The teamwork between the casters must be exact, meticulous. As the molds are filled, a rare sight is seen as the shapes and figures within the sculpture gradually emerge in glowing splendor, changing from brilliant white, to orange, then to cherry red.

Rather like when Professor Schileman opened the stone sarcophagus in the Great Pyramid - as they remove the heavy lid, a princess of great beauty is revealed, adorned with gold and clad in rich array. Then the air creeps in and, within minutes, the splendid figure has crumpled to a heap of dust before their eyes.

With glass it is not quite so drastic. A violent transformation does take place in the cooling-oven. When the sculpture is prised out and removed from the cooler, the red-hot boat has turned to everlasting ice. The tale the sculpture tells is captured for eternity in the glass, and only infernal fires can restore it to its original form.

I have often asked myself why I sculpt in glass, when clay and paint would be so much easier to handle. Glass is obstinate, with a will of its own. Some shapes are quite unthinkable. One is dependent on many helpers; it is expensive and time-consuming: the cooling process alone takes a month. It is a time of anxious waiting; a power-outage could destroy months of preparation.

Despite all this I persist. There is a kind of magic in glass, which has something to do with the light. To capture traces of past and memories of the future by way of the light.

For the material that I work with is an invisible one that devours light."

-Bertil Vallien

Ulrica Hydman-Vallien
One of Sweden’s best-known and most popular artists, Ulrica Hydman-Vallien’s unmistakable figures can be seen on Ericsson mobile phones, British Airway planes, and distinctive designs produced by Orrefors and Kosta Boda, among other places.

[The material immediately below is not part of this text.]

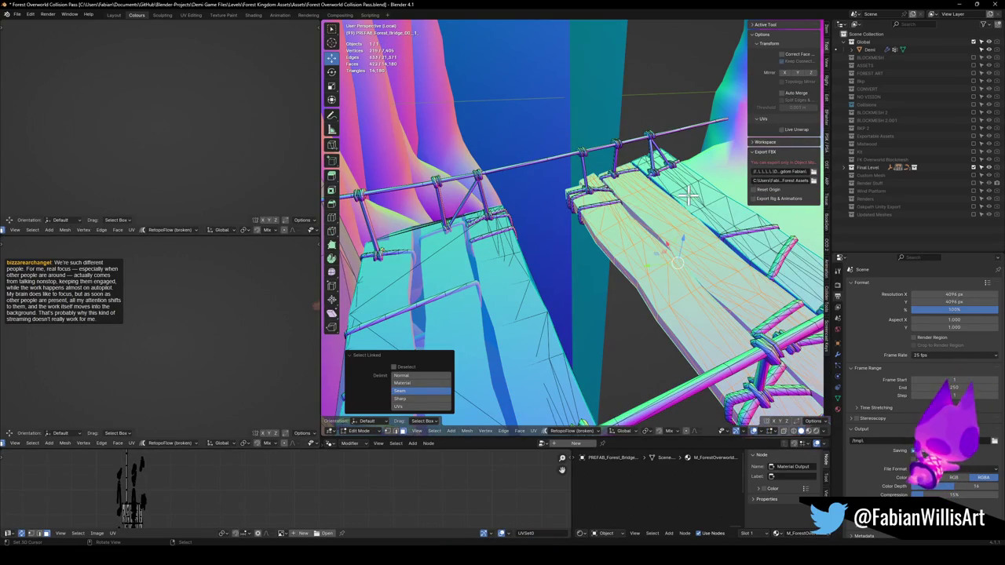
pyautogui.press('shift+alt+c')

“Ulrica Hydman-Vallien is about the most ‘un-Swedish’ glass artist Sweden has seen … She does not in any way try to hide that her goal is to make best-sellers, which might seem normal to an American, but is definitely provocative to many people in Sweden. According to the Swedish design community, preachers of purity and minimalism, you are just not supposed to be like Ulrica Hydman-Vallien. Her colors are too bright, her hair is too red, her speak of mind too frank … She even admits that she loves being famous. Unforgivable!”
-- writer Annica Kvint

"Still in love.

After thirty years with the material glass, I am still in love with the process... new excitements and new disappointments, and always some unexpected moment in the hot or cold world. Always together with the craftsmen; they are my close partners. I am still the good combination of artist and designer. Today, like in the 1970s, I fill the shiny surface with my paintings and drawings, most of the time using black lines that are for me, very tempting to tell a story in my own style - easy to recognize.

In the 1980s, when I took the responsibility and understood the necessity of design for mass production, I saw the need of a series production for Kosta Boda, and I understood the need for success - the series Open Minds, Caramba (1985) and Tulipa (1990s) have become today's classics. That gave me a freedom of giving myself time for unique objects and in technique like kabale, engraving and graal, and the series of solid unique crystal blocks, my snakes and painted birdmen in gold.

Today I still feel fine about the mix of mass production and the freely made art-glass. And now, again, I work with freely sculptured small figures like Batwoman and Man and the phantom-women-man painted in distinct black and red - and some are seen in Rockford Art Museum.